Did I mention the brakes? Everybody knows that Supermotards should brake as strong as they accelerate and because the SVX accelerates like no other it was fitted with FTE calipers and a 320mm wave discs in the front. Rear end comes to a stop with the help of a 240mm disc and a single caliper. When powerfully hitting the brakes it feels exactly the opposite of the accelerating feel so engineers did their jobs properly. I didn’t had any problems while braking on or off the pavement as I was to excited with the throttle, but I guarantee you won’t experience any trouble whatsoever.
People who have reached a certain level of experience on both motocross and superbike machines will find the 2008 Aprilia SXV 4.5-5.5 as an incredible combination of these two totally different categories so the satisfaction would show a whole other face as they are introduced to the sport.

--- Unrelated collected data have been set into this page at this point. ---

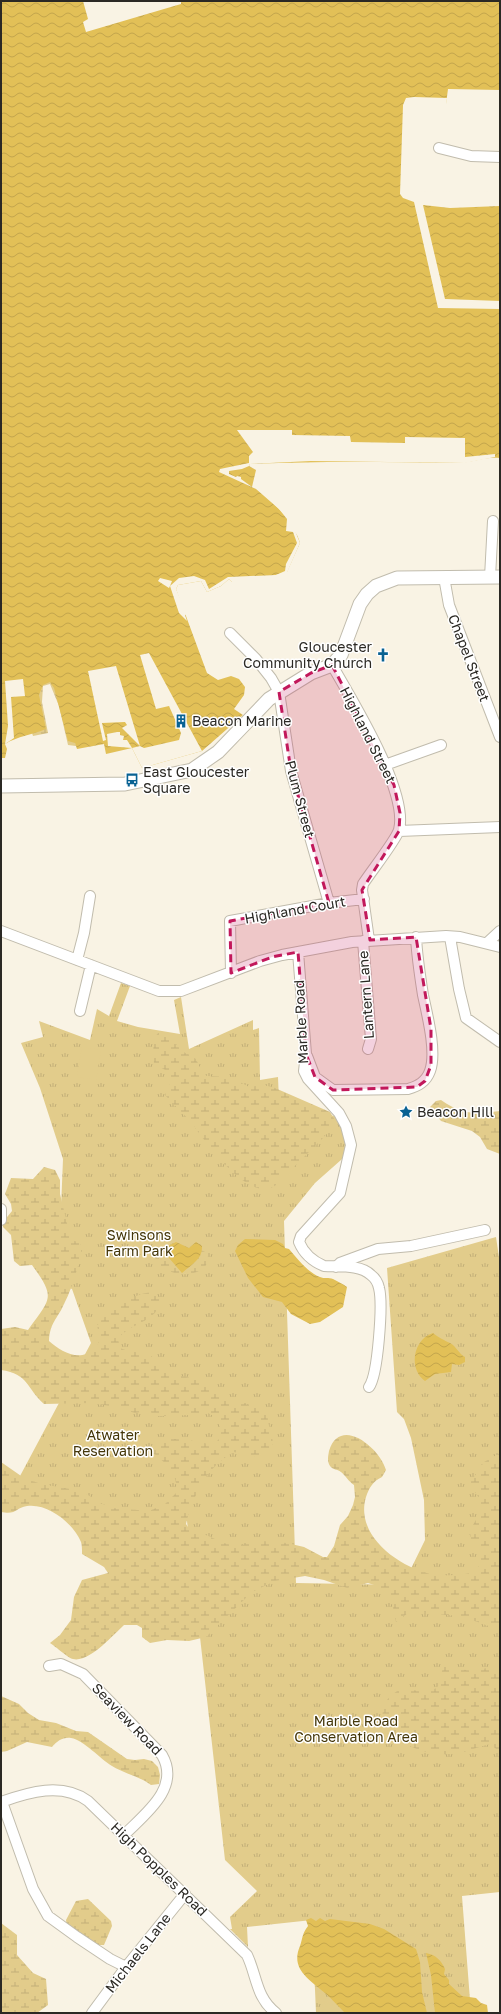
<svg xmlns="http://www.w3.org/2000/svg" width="501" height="2014" viewBox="0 0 501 2014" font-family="'Golos Text',sans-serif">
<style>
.grass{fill:url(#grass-tufts)}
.wetland{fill:url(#wetland-marsh)}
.pitch{fill:#e2cc8b}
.water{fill:url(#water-waves)}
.pier{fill:#f9f3e4}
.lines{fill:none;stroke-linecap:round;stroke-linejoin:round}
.minor-casing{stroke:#c1bcad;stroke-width:12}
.major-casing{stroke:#c1bcad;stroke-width:15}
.minor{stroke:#fff;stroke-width:10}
.major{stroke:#fff;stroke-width:13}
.marked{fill:#c2185b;fill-opacity:0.2;stroke:#c2185b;stroke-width:3;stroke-dasharray:8 5;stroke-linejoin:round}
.labels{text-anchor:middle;stroke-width:3;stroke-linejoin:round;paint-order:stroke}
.poi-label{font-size:14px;fill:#2b2924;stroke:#fff;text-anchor:start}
.street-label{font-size:14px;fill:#2b2924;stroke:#fff}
.park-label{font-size:14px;fill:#443608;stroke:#fff}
</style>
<defs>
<pattern id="grass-tufts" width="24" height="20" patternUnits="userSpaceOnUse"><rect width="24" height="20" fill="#e2cc8b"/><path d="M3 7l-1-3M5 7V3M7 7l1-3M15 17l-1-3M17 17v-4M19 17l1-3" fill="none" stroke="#c2af78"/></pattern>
<pattern id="wetland-marsh" width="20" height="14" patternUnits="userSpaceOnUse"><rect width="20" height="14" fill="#e2cc8b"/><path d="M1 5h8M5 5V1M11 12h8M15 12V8" fill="none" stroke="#c2af78"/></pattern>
<pattern id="water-waves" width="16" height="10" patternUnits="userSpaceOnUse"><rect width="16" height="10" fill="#e2c057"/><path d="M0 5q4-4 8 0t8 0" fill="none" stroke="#c2a54c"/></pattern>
</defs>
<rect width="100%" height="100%" fill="#f9f3e4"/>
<!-- grass -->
<path class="grass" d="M121,983L130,986L117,1021L138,1027L180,1034L174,1000L181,997L189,1049L253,1020V1030L259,1028L260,1080L278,1077L279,1101L337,1117L350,1152L315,1183L284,1221L296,1583L403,1585L425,1540L424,1500L411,1438L404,1419L397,1412L387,1268L496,1237L500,1264V1892L462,1896L471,2013H316L312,1920L247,1927L248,1947L230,1929H232L230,1917L257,1891L225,1860L187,1521L12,1491L91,1343L72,1289L58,1283L63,1159L40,1088L21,1043L43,1037L39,1021L90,1040L97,1009L109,1016Z"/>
<!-- wetland -->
<path class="wetland" d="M56,678L76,745V746L68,745L59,706L50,684L43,686L42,702L48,733L33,736L30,727L35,688Z
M159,1032L166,1033L182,1051L196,1059L202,1072L207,1076L231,1077L249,1087L264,1085L275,1088L330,1112L336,1122L323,1138L276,1185C250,1206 204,1140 191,1122C183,1113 173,1104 165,1095L172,1078L167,1071L154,1064L153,1039Z
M441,1100C463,1115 474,1114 500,1111V1154L487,1149L480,1137L472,1131L441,1121L430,1107L436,1101Z
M44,1167L55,1170L60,1180V1194L71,1240L78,1242L83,1247C78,1266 73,1287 64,1304C57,1320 50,1322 49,1341C60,1351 80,1363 93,1349C96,1346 100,1342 100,1338C100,1334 98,1330 97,1326C106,1312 138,1289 155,1293L160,1300C160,1321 129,1323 118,1339L120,1348L128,1351L149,1354L171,1374L196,1379L233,1400L270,1412C262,1422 279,1437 270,1452L259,1458L234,1452C207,1466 193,1496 186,1524L188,1527L224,1543L236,1546L262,1541L287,1543L304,1547L323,1557H327L334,1546L340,1525L348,1516L353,1505L355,1497L354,1485C348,1481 346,1476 341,1472C337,1469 333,1470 330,1466C327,1461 328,1457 329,1451C340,1415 380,1448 386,1470L382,1477C373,1481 369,1488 366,1497C354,1537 402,1569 435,1575C442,1576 450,1575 457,1575C466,1574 473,1574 479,1566C483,1556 480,1546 471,1541C467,1524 481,1520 481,1506C481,1497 473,1491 470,1483L484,1462L500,1453V1632C485,1623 467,1618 449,1615C436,1614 425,1614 412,1610L396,1622L392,1603L377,1586L368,1583L347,1588L324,1580L305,1576L275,1581L252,1592L206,1637L189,1641L167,1640L150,1643L142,1637V1628L137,1625H124C113,1635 89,1663 73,1659C68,1658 55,1646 50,1643L60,1635L71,1620L74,1597L82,1580L108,1573L104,1567L82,1554C82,1550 82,1545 81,1542C73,1523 48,1503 27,1506C15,1508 17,1515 1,1512V1462L24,1478L41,1484L82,1491L100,1503L114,1508L149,1511L165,1504L177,1492C177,1470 164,1462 148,1449C163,1432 193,1441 213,1445L220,1438V1426L215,1417L208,1413L196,1415L163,1416H158L148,1411L135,1413L110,1406L91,1403L44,1404C26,1388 29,1374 1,1370V1329L15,1327L28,1330C51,1298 56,1298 32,1265L20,1266L14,1261L11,1235L3,1227V1222L12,1211L11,1204L5,1194L11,1178L33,1179Z
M164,1243C171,1244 174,1246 180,1248C190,1252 217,1244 205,1267C188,1282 153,1273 153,1248Z
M445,1664C462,1674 482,1670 500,1665V1752L490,1744C468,1750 456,1757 433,1753C411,1750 375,1734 384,1706C386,1698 395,1693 401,1688C418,1689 419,1695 437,1688C442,1680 440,1672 445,1664Z
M1,1696L19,1704L28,1713L39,1720L56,1723L76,1731L88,1732L127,1759L135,1760L144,1759L152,1761L158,1767L160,1775L159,1784L151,1785C139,1776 125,1774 112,1766C100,1759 84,1740 71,1738C63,1737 57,1741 52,1747L27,1742L7,1751L1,1752Z
M88,1899L111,1921L112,1926L104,1945H95L67,1927L66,1920L76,1901Z
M1,1923L17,1935V1955L33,1973L46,1979L48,2005L37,2013H1Z"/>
<!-- pitch -->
<path class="pitch" d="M82,1047L101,1050L96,1080L77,1077Z"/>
<!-- water -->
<path class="water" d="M1,1H500V90L448,89L446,104L410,105L409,192H500V458C486,456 471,463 455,463C386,462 318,461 250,464L249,466L256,470L252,487L258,488L288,518L289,528C296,531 298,536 300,543L287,572L249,582H232L229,579L221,586L207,592L201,581L178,585L176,589L207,673L218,680L231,676L239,679L245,687L244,695L234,709L243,715L202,751L142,768L132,748L106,754L104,744L77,749L75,743L68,741L54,688L50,682L43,685L39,695L46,729C32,735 18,736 5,744L7,749L5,758H1Z
M245,1239L275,1240L283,1244L285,1248L289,1249C298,1259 307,1272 320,1277C324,1279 329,1277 333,1279C337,1281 343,1284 347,1287L343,1307L320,1322L310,1324L291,1314L282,1302L263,1297L248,1278L235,1251L238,1245Z
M176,1242L189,1248L196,1242L202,1246C203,1259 191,1265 182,1273L169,1258L164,1248Z
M433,1333C439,1338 444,1340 450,1343C457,1347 458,1353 465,1357V1362L459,1365L452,1364L451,1372L435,1374L425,1381C408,1369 413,1339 433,1333Z
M311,1918L316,1921L320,1918L325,1921L330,1919L370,1924L384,1929L416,1949L420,1962L422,1992L427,2013H345C338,2006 332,1999 325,1993C309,1979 290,1969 300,1946C303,1937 302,1934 308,1926L306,1920Z
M426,1953C436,1955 441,1960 445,1969L444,1974L449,1980V1984L462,1996L476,1998L481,2003L487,2005L488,2013H435L431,1975Z"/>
<!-- pier -->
<path class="pier" d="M83,1H181V4L86,32L83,22L88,19Z
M414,97L447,98L446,106H412V192L500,191V206L450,208L423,205L445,299L500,301V309L438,308L414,202L403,198L400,194L403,105L406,98Z
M237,430H292V435L350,436L351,442L405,443V437L465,438V457L495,454V457L465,463L311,461L250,464L249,466L242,469L229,471V474L236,477L237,476L241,477V479L252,487L258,486L281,507L289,517L290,527L294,528L300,543L286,575L278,579L258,582H232L229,579L221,586L207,592L201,581L178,585L176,589L187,614L185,615L187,621L179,613L170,586L169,588L158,581L160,578L172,581L170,586L179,578L194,576L205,580L209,589L228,577L276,575L285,571L286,564L297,543L293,532L286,531L287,519L279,509L256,489L219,472L220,469L249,463V456L253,452Z
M149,653L202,751L142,768L132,748L108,746L107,734L117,732H120V735L124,736L123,740H127L132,748L140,746L122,728L127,725L125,722L102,723L106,740L103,741L88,671L116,666L140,746L144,748L179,740L181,733L169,706L156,709L140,655Z
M23,679L25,696L11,697L14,738L5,744L8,726L5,681Z"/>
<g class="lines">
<!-- minor casing -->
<g class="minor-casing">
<path id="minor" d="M439,148L471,156L500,157
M444,577L449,605L500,737
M490,577L493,521
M230,633L256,659L271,678L279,692L291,771L329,903
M332,665C352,700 409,792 399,830C396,840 370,873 363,884L362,890L369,940
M385,765L441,745
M399,831L500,827
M1,931L159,991H181L260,961L282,955L352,942L446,936L460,937L500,947
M450,937L459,989L466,1018L500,1042
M363,941L371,1039L368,1049
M487,943L500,931
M298,952L306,1054L304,1071L308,1079L339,1113L346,1126L351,1145L340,1193L301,1236L299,1242C304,1254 312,1261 324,1266C338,1267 360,1264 371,1275C375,1278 378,1283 379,1288C383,1304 378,1375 369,1387
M77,960L84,933L90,896
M231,973L230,921L329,903L364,899
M80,1011L91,965
M307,1056L315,1077L333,1090L408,1089C418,1086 426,1082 430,1071C437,1052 427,1014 423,995C420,976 417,957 416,937
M1,1209V1220
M336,1267L340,1263L378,1249L411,1246L485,1230
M49,1666L61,1664L83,1674L162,1755C181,1788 145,1814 124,1835
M1,1802C29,1792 62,1782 88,1801L247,1955C257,1976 256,1998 276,2013
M2,1802L33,1889L48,1916L77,1937L110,1959L126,1967
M92,2013L126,1967L185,1894"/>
</g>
<!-- major casing -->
<g class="major-casing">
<path id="major" d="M1,786L125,784L192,770L218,752L269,699L311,673L332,665L341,655L360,604L367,594L376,586L397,578L500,577"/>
</g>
<!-- minor -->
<use href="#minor" class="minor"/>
<!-- major -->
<use href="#major" class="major"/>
</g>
<!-- marked area -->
<path class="marked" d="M332,665L394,785L400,813L399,831L362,890L370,940L416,937L431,1029V1065L425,1081L417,1087L333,1090L315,1077L306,1054L298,952L272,957L231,973L230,921L329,903L291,771L279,692L311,673Z"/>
<!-- icons -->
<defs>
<g id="church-bare" transform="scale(1.08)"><path d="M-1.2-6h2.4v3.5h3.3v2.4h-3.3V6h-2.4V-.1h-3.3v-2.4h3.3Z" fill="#096293" stroke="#fff" stroke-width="2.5" paint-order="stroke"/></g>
<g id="building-bare" transform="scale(1.08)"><path d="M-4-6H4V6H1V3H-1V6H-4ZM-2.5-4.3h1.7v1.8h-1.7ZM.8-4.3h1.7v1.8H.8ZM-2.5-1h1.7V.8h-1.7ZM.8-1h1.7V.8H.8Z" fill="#096293" stroke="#fff" stroke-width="2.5" paint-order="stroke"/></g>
<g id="bus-bare" transform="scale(1.08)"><path d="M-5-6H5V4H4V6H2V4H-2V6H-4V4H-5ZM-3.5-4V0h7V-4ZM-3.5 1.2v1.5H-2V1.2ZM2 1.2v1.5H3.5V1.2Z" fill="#096293" stroke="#fff" stroke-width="2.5" paint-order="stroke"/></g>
<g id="sight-bare" transform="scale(1.08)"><path d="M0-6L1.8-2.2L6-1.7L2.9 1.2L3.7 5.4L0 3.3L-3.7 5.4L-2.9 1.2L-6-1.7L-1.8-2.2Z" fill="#096293" stroke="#fff" stroke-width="2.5" paint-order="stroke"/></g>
</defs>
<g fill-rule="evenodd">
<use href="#church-bare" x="383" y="655"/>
<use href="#building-bare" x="181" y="721"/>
<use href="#bus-bare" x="132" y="780"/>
<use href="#sight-bare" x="406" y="1112"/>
</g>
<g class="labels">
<!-- poi labels -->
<g class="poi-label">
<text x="372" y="652" text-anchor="end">Gloucester<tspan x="372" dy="16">Community Church</tspan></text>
<text x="192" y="726">Beacon Marine</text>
<text x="143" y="777">East Gloucester<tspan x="143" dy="16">Square</tspan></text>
<text x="417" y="1117">Beacon Hill</text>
</g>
<!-- street labels -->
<g class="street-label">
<text transform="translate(469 658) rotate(69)" y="5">Chapel Street</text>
<text transform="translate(368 735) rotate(63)" y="5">Highland Street</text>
<text transform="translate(300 799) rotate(75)" y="5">Plum Street</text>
<text transform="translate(295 910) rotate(-10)" y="5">Highland Court</text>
<text transform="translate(366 995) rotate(-94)" y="5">Lantern Lane</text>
<text transform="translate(301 1022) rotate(-93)" y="5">Marble Road</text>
<text transform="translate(127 1719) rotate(46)" y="5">Seaview Road</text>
<text transform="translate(159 1869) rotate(44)" y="5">High Popples Road</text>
<text transform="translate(138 1953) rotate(-52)" y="5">Michaels Lane</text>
</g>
<!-- park labels -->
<g class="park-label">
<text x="139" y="1240">Swinsons<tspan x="139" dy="16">Farm Park</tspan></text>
<text x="113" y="1440">Atwater<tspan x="113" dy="16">Reservation</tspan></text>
<text x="356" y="1726">Marble Road<tspan x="356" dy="16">Conservation Area</tspan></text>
</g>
</g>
<!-- border -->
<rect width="501" height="2014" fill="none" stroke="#2b2924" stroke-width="4"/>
</svg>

As long as you don’t feel like taking it to the AMA championship, thinks should be ok.
I could name the VBD Replica a racing replica of the simple version as it takes the already impressive features to a whole new level of performance which can only be best valued on the track. The new clutch and new gear ratios are meant to make shifting faster and smoother while a brand new electronic control unit fits the VBD Replica and makes shifting without the clutch possible.
The frame lost a bit of its weight and the upside down fork is now an even more impressive 50 mm. The only things that needed to receive an upgrade were the brakes which are now Brembo single piece radial front caliper applied on a 320mm wave disc.
Styling is also different. For 2008, the special version gets a pair of Alpina wheels (16.5” front and 17” rear), loses the headlight and adds a carbon fiber fuel tank that blends perfectly in with the stepped seat.